There are $n$ people on the number line; the $i$-th person is at point $a_i$ and wants to go to point $b_i$. For each person, $a_i < b_i$, and the starting and ending points of all people are distinct. (That is, all of the $2n$ numbers $a_1, a_2, \dots, a_n, b_1, b_2, \dots, b_n$ are distinct.)

All the people will start moving simultaneously at a speed of $1$ unit per second until they reach their final point $b_i$. When two people meet at the same point, they will greet each other once. How many greetings will there be?

Note that a person can still greet other people even if they have reached their final point.

The first line of the input contains a single integer $t$ ($1 \le t \le 10^4$) — the number of test cases.
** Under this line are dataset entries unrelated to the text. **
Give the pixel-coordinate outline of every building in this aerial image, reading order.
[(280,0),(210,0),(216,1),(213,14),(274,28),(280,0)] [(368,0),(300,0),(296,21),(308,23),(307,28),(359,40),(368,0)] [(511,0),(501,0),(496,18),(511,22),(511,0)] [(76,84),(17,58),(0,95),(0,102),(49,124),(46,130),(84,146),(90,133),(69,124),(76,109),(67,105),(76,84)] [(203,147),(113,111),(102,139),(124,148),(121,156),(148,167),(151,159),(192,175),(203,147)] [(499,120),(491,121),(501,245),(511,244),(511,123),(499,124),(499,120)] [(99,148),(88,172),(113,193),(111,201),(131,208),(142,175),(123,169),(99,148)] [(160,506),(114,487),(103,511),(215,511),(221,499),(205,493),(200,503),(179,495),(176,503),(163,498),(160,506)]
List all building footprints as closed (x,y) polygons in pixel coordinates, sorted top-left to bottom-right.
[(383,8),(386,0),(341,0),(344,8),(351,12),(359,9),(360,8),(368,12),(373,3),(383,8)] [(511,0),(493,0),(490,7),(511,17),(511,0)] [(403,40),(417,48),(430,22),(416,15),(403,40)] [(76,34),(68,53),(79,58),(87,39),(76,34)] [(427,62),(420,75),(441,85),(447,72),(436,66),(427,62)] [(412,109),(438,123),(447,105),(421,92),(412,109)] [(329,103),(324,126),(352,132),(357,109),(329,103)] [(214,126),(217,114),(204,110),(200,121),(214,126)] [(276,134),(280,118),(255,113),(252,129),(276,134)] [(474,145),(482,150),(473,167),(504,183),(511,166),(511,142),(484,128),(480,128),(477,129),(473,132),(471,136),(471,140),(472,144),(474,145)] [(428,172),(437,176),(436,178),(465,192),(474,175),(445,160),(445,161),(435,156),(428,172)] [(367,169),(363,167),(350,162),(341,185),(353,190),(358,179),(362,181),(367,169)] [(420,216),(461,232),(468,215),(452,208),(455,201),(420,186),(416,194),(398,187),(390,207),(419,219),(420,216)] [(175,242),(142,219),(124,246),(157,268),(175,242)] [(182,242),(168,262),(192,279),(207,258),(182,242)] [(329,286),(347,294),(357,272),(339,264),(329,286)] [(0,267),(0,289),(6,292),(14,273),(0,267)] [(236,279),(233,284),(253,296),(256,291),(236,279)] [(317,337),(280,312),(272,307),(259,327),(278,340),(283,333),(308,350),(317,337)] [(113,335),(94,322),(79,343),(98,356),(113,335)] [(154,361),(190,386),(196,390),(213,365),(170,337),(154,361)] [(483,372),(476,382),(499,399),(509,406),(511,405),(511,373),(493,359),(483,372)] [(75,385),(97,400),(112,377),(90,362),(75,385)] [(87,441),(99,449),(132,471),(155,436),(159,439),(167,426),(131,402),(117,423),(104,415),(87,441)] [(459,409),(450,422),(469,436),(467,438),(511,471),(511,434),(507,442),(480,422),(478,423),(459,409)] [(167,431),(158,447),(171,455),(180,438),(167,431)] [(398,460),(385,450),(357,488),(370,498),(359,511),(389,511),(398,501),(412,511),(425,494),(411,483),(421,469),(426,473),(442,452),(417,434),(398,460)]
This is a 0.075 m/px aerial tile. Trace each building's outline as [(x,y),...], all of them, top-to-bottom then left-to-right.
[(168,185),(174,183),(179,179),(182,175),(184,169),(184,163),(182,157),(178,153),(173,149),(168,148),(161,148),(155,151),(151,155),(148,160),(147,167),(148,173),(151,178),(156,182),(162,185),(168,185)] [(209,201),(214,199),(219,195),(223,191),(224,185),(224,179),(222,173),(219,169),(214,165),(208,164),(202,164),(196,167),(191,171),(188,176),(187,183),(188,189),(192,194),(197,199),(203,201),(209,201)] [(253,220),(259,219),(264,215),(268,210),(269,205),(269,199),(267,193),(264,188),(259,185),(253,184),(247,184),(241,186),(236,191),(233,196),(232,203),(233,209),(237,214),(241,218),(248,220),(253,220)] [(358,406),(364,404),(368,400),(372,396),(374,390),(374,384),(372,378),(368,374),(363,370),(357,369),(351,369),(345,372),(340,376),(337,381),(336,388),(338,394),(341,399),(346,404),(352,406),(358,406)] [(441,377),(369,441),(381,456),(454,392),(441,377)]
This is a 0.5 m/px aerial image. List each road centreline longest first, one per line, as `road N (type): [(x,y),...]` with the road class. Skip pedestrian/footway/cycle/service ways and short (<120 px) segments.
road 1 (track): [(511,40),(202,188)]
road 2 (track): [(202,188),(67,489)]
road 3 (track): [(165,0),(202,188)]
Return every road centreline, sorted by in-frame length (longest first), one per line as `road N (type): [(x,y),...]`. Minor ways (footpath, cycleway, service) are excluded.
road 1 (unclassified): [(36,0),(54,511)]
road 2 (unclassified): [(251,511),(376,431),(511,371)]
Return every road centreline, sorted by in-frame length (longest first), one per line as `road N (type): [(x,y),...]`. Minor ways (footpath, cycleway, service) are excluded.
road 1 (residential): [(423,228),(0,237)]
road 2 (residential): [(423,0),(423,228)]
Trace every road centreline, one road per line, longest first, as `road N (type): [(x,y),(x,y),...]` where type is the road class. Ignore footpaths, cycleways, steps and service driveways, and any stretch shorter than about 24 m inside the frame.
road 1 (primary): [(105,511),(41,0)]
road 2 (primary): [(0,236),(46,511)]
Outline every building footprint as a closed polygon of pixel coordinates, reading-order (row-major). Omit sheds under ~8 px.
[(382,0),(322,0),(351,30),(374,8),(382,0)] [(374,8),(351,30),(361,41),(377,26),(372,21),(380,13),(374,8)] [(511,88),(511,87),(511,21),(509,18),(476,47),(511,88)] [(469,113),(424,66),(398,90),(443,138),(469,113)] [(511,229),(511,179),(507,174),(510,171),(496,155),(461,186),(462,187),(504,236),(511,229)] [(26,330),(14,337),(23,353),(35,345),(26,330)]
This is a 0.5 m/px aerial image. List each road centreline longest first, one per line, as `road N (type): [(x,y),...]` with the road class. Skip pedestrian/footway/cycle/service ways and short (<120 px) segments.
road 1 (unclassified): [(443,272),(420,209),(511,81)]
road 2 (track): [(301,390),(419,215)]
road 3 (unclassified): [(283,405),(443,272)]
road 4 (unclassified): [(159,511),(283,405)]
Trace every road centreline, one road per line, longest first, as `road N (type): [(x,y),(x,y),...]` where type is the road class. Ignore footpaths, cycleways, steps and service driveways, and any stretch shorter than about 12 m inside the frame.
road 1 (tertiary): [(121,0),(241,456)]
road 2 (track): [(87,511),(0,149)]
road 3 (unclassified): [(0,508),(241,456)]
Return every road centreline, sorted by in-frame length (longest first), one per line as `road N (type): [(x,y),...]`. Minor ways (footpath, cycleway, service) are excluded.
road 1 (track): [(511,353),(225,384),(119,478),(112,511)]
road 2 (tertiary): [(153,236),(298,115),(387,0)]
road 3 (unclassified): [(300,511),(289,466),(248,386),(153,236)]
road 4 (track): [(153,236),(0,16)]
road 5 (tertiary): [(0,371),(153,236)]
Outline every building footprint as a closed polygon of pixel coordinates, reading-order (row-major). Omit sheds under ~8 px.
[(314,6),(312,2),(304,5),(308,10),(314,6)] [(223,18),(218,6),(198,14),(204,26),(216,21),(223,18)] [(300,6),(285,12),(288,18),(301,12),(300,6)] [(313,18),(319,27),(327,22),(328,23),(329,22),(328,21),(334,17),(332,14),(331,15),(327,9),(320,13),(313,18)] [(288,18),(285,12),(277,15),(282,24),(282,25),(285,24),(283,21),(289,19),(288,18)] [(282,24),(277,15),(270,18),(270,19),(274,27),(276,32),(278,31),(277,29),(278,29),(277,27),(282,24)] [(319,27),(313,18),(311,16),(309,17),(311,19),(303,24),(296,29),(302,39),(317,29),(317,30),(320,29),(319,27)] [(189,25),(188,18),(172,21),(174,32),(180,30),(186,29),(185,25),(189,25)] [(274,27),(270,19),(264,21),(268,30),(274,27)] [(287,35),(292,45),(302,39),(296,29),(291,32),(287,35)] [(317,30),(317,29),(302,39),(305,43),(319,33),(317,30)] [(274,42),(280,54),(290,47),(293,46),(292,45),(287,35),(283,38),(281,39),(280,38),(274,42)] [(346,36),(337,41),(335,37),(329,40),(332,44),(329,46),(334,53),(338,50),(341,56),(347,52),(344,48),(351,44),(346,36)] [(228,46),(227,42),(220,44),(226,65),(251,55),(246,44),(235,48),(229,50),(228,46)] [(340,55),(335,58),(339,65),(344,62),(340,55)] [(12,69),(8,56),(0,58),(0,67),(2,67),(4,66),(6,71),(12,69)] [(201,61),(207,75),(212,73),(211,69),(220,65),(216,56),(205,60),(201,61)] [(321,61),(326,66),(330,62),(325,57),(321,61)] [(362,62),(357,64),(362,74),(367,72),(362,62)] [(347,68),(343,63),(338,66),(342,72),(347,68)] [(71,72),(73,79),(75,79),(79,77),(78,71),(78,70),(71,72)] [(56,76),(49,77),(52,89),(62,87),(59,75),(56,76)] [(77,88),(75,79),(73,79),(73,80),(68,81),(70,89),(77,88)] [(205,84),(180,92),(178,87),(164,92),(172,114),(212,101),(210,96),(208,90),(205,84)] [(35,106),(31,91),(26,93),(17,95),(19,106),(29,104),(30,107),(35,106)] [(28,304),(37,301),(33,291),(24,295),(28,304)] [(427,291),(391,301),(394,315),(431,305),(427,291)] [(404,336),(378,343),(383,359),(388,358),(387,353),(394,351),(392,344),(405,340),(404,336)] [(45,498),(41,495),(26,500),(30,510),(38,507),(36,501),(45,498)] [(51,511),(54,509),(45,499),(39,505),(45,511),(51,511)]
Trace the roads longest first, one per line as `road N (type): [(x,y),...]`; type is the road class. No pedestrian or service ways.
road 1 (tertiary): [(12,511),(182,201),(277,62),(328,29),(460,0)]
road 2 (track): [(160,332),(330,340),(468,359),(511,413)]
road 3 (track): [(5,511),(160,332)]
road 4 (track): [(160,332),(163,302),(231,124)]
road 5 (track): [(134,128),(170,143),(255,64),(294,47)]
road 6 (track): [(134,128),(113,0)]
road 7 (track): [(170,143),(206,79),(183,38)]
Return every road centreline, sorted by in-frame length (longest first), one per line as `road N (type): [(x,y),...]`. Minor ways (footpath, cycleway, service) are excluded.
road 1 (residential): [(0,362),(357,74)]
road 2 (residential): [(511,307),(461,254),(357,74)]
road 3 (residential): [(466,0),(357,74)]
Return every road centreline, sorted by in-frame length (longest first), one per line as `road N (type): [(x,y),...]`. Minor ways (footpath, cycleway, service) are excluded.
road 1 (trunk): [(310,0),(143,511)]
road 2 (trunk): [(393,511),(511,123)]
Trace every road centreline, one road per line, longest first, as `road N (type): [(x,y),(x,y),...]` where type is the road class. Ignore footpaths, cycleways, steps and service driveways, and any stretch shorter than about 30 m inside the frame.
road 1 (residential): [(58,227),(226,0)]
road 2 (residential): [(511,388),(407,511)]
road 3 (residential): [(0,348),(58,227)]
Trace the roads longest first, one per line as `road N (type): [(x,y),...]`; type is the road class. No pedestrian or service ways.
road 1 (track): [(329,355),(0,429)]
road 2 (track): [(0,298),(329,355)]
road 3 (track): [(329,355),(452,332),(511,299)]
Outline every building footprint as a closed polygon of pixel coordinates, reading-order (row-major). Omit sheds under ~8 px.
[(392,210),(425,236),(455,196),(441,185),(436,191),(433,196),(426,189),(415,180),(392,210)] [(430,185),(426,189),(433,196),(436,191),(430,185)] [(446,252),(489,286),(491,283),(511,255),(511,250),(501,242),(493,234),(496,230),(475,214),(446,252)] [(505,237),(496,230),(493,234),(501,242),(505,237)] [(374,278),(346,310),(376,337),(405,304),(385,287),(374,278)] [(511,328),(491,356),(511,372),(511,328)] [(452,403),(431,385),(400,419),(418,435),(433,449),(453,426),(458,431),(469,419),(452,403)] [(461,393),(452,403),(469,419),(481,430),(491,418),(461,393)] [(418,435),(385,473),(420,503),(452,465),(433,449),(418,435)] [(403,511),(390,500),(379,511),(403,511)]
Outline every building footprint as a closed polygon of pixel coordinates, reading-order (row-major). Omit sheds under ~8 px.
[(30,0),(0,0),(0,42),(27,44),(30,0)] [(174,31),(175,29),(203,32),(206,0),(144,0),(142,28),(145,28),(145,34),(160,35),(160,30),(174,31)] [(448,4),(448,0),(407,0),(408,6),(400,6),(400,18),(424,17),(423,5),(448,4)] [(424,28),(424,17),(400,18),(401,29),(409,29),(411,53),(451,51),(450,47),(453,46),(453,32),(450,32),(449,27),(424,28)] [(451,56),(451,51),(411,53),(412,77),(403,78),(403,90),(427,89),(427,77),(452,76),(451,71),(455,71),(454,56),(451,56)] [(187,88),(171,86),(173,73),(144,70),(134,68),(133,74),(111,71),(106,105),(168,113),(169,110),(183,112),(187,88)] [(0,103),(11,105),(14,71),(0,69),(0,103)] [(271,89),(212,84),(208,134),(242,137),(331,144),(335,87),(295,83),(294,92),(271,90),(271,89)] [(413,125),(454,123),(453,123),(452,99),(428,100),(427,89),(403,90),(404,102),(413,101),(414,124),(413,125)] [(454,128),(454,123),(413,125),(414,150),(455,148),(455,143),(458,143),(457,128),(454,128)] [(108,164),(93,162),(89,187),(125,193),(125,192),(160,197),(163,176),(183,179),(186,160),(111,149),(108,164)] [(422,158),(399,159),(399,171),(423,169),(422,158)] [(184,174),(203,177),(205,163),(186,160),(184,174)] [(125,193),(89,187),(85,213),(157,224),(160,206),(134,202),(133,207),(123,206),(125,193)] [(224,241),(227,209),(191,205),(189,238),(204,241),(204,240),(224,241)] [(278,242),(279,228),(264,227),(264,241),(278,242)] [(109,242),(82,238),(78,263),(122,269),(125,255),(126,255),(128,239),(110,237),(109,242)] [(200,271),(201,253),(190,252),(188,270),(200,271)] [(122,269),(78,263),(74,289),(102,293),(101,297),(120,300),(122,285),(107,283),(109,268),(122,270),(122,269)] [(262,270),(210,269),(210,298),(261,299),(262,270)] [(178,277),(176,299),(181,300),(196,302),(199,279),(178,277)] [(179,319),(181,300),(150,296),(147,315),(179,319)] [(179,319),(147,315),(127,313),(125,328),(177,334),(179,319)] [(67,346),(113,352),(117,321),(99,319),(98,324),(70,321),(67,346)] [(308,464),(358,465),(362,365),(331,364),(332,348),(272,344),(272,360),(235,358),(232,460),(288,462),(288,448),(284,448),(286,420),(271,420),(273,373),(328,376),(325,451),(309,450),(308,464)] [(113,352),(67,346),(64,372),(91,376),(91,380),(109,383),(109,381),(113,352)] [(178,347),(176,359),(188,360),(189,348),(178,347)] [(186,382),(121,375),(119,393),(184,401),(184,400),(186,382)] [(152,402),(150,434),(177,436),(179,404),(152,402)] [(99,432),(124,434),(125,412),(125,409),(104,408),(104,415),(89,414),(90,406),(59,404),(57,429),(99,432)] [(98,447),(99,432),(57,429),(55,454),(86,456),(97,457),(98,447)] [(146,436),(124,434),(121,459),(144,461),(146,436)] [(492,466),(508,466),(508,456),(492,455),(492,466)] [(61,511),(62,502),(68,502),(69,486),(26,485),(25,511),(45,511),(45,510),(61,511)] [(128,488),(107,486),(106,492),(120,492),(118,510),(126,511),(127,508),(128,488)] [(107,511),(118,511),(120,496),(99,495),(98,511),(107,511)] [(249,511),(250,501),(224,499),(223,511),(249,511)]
The description of test cases follows.

The first line of each test case contains a single integer $n$ ($1 \le n \le 2 \cdot 10^5$) — the number of people.

Then $n$ lines follow, the $i$-th of which contains two integers $a_i$ and $b_i$ ($-10^9 \leq a_i < b_i \leq 10^9$) — the starting and ending positions of each person.

For each test case, all of the $2n$ numbers $a_1, a_2, \dots, a_n, b_1, b_2, \dots, b_n$ are distinct.

The sum of $n$ over all test cases does not exceed $2 \cdot 10^5$.

For each test case, output a single integer denoting the number of greetings that will happen.